Die Verantwortlichkeiten im Land Rheinland-Pfalz sind klar geregelt, Herr Henter. Sie sind ganz klar geregelt. Das Land stellt die personellen und pädagogischen Voraussetzungen und Ressourcen zur Verfügung. Die Schulträger sind für die Schulgebäude und für die sächliche Ausstattung verantwortlich. So war das schon immer im Land Rheinland-Pfalz. Wir sehen auch keine Abkehr von dieser Zusammensetzung und dieser verantwortungsvollen Aufgabe bei den einzelnen Kommunen.

(Dr. Wilke, CDU: Integrationshelfer!)

Es kann doch nicht sein, dass man in Sonntagsreden gute Reden auf Inklusion hält, aber sich im Alltagsleben nicht an den Taten messen lassen will. Genau das wollen wir tun. Wir wollen Inklusion in der Mitte des Schulgesetzes verankern, und zwar so, wie das de facto schon seit vielen Jahren geregelt wird, nämlich den Eltern ein Wahlrecht zu geben und insofern den Eltern die Möglichkeit überlassen, an welchem Ort ihre Kinder beschult werden möchten.

Es ist auch keine zwingende Voraussetzung, dass Kinder mit sonderpädagogischem Förderbedarf per se einen Integrationshelfer brauchen, wenn sie in einer

Regelschule, in einer Schwerpunktschule, beschult werden. Im Grunde genommen ist das, was Sie als Konnexitätsrelevanz hier aufführen, doch ganz klar und unstrittig. Das Meiste ist doch geklärt. Die Beauftragung weiterer Schwerpunktschulen wird nur mit dem Einverständnis der Schulträger erfolgen. Was den Schulbau und die Schülerbeförderung angeht, ist in den Richtlinien alles geregelt. Eine Vergleichbarkeit zu NordrheinWestfalen ist in keiner Weise gegeben, weil sie ganz andere Grundvoraussetzungen als wir haben.

(Zurufe von der CDU)

Ihnen geht es im Grunde genommen letztendlich ausschließlich um die Integrationshelfer. Ich frage mich tatsächlich, was Sie eigentlich mit der Formulierung “Einführung von Kosten durch die Hintertür“ bezwecken wollen. Hier geht es um ein Bundesgesetz. Im SGB ist klar geregelt, wer für die Integrationshelfer zuständig ist.

(Vereinzelt Beifall bei SPD und BÜNDNIS 90/ DIE GRÜNEN)

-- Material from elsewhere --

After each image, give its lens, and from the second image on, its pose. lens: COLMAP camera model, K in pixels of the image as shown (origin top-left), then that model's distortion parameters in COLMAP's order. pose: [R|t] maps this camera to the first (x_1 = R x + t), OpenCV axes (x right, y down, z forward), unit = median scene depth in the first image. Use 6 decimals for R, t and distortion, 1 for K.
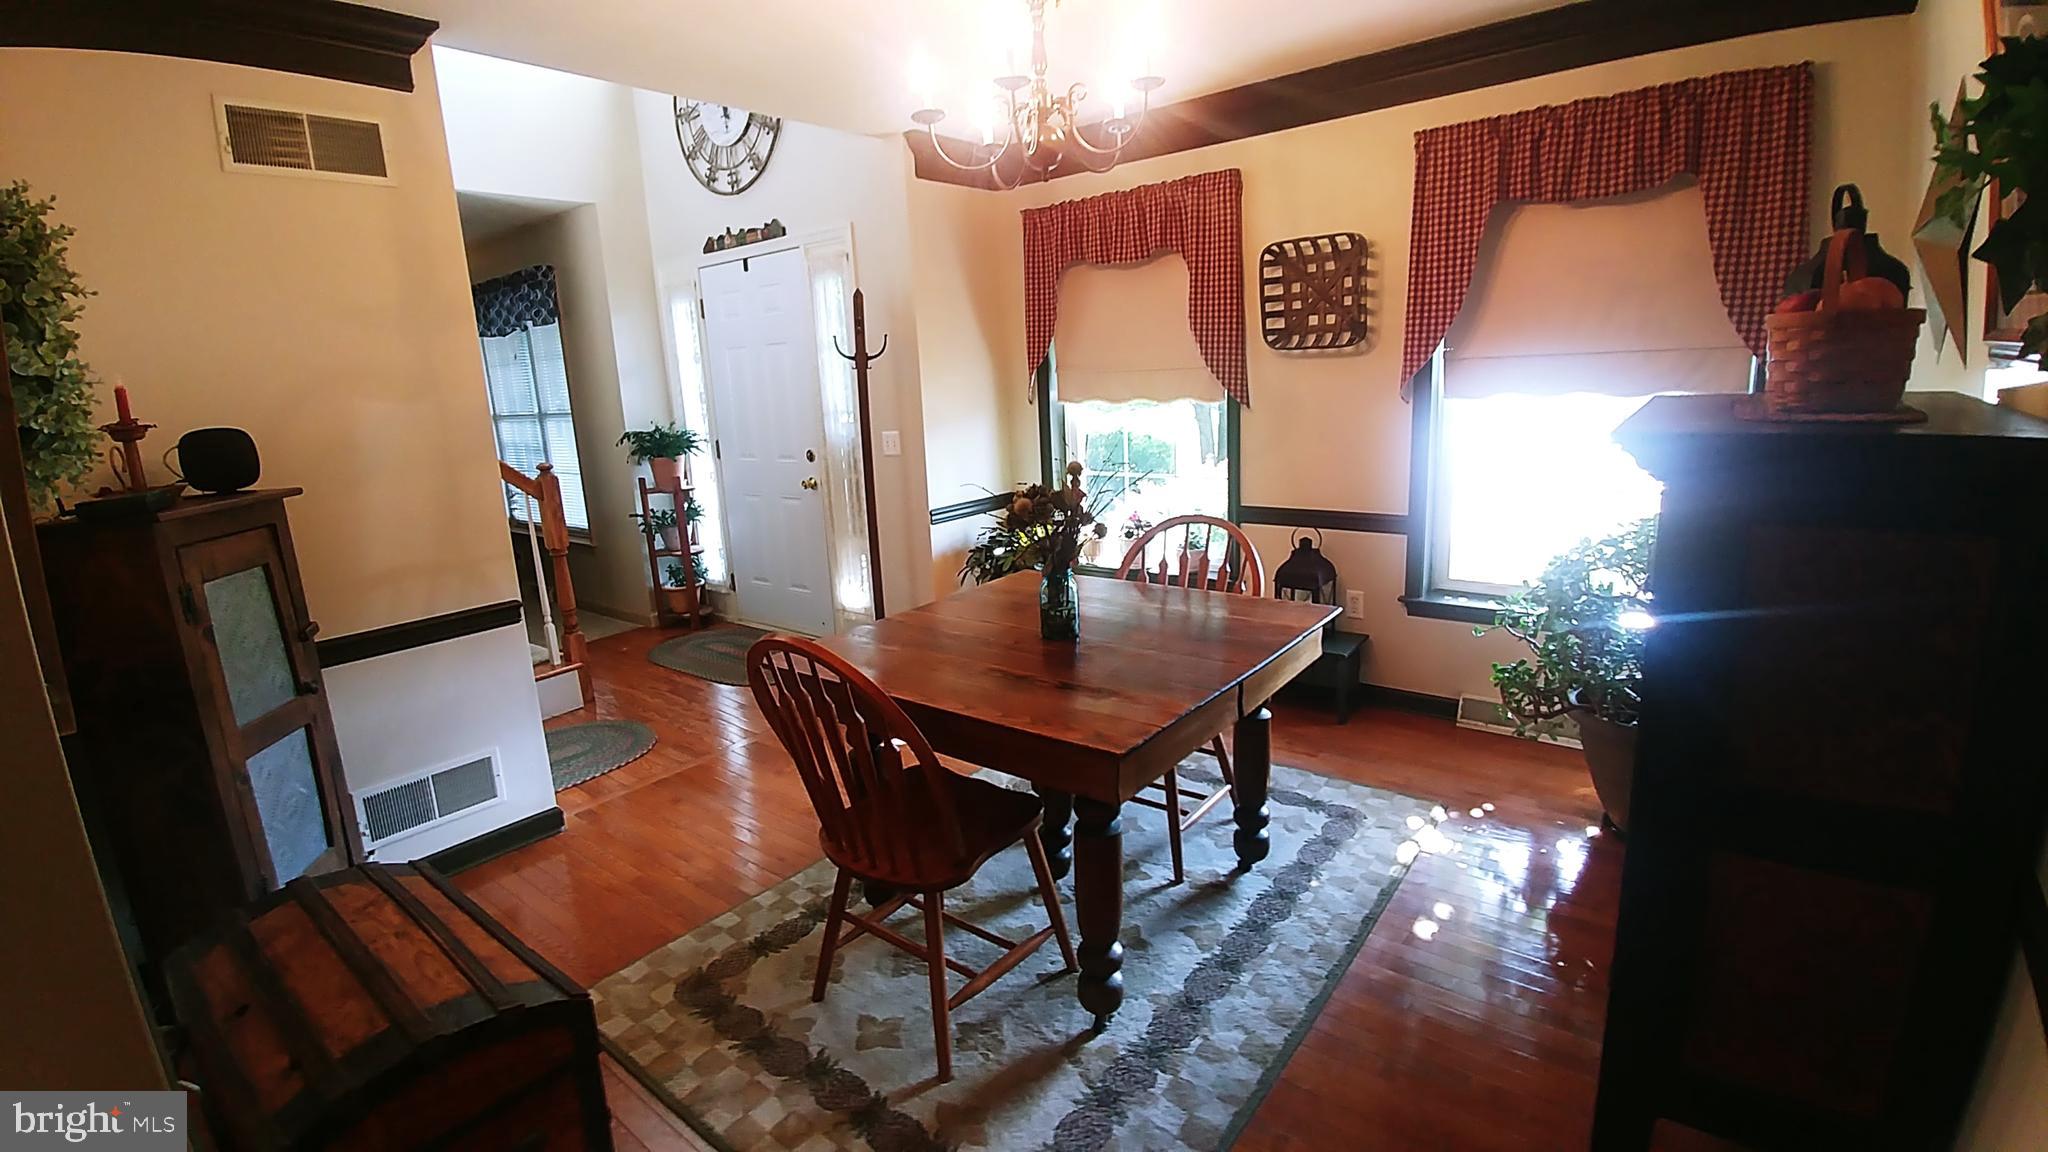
lens RADIAL K [[915.2, 0, 1019.5], [0, 915.2, 557.0], [0, 0, 1]] dist [-0.027870, -0.000257]
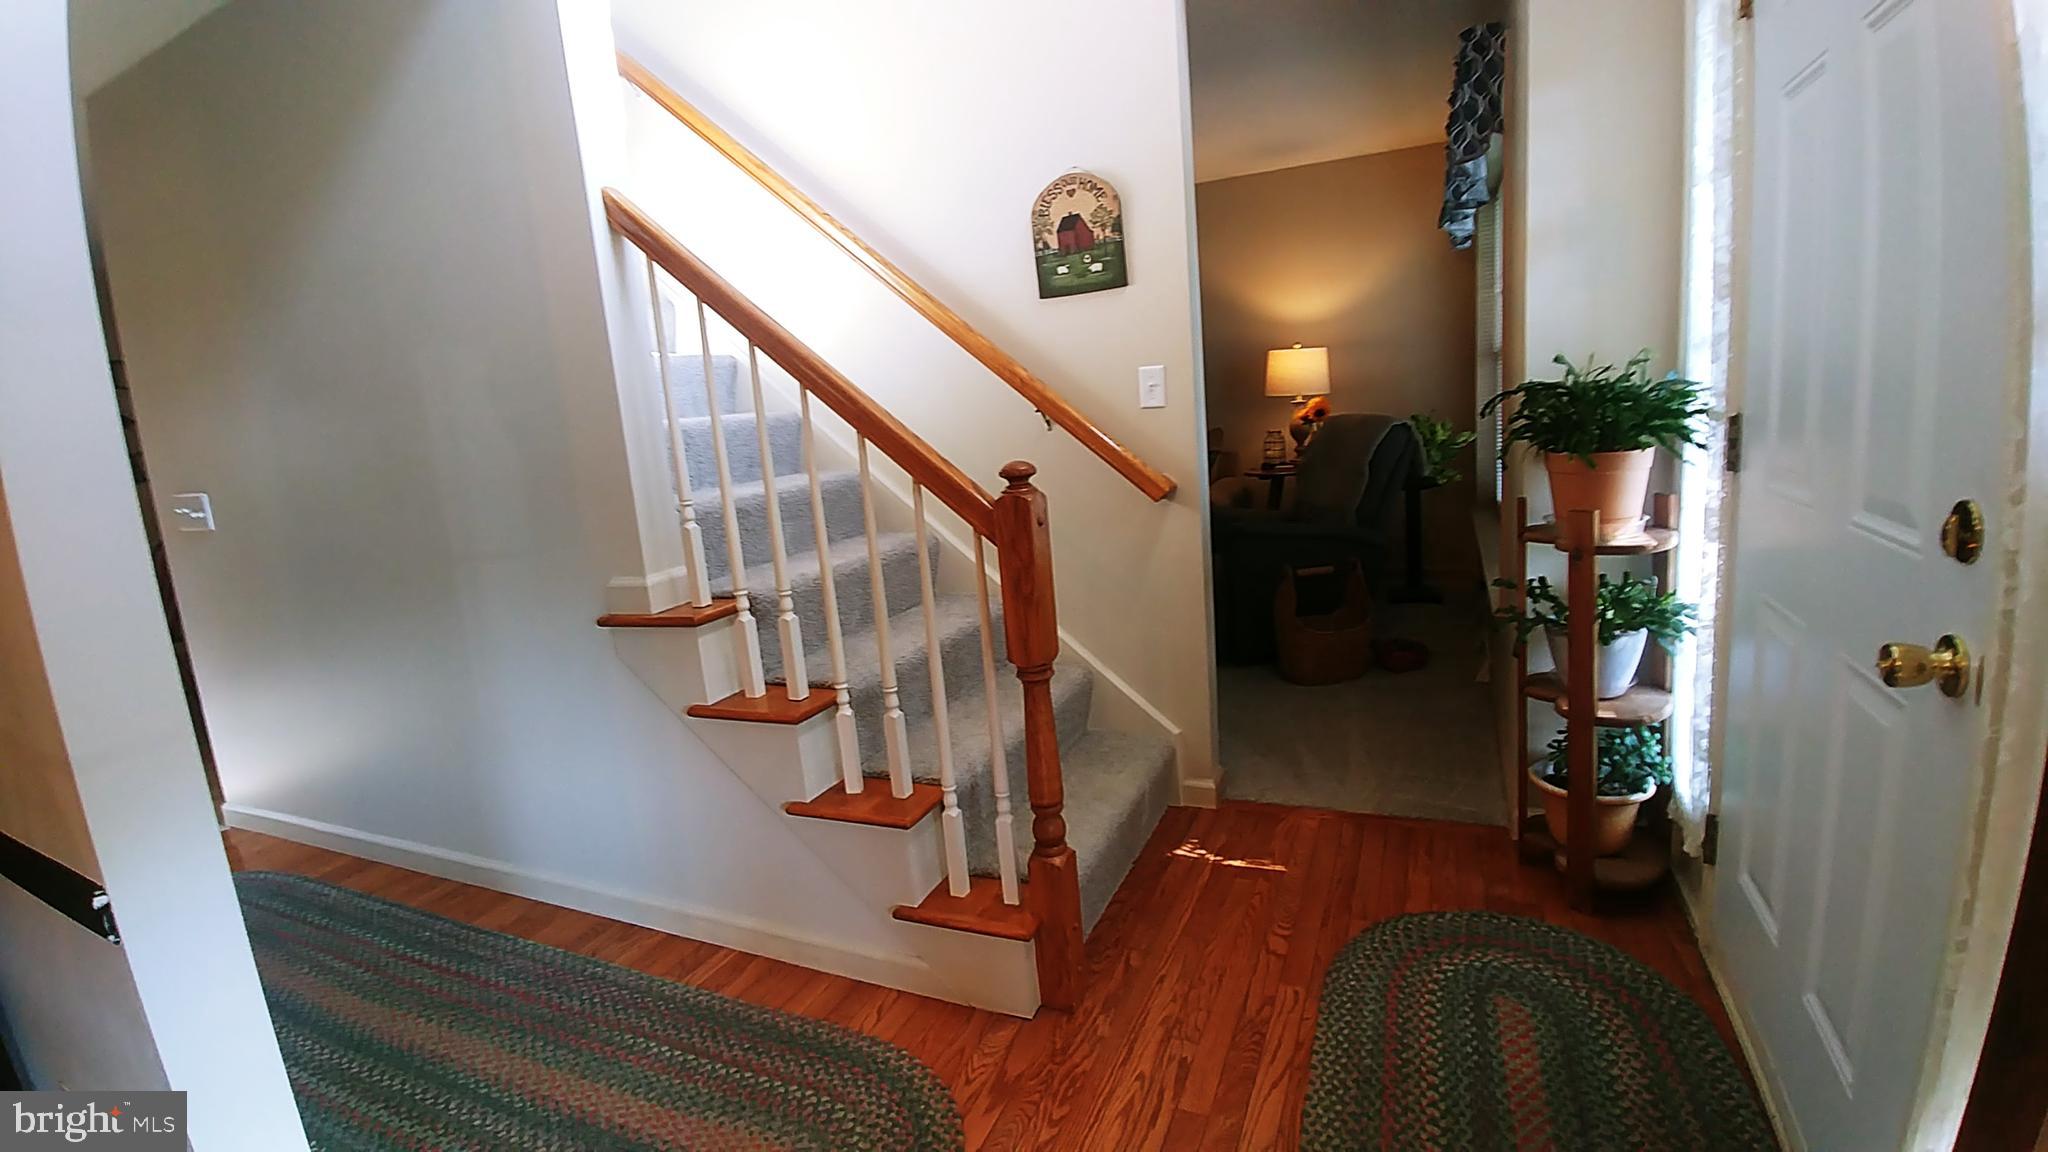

Es handelt sich dabei um einen individuellen Rechtsanspruch eines Menschen. Ob er einen Integrationshelfer braucht oder nicht, ist in der Sozialhilfe oder Jugendhilfe geregelt. Das hat überhaupt nichts damit zu tun, in welcher Schule jemand beschult wird, sondern allein die Tatsache, ob individueller Anspruch und individueller Hilfebedarf erforderlich ist, ist nötig in der Prüfung, ob ein Integrationshelfer gebraucht wird oder nicht.

(Frau Schäfer, CDU: Dann schauen sie sich einmal die Statistiken an!)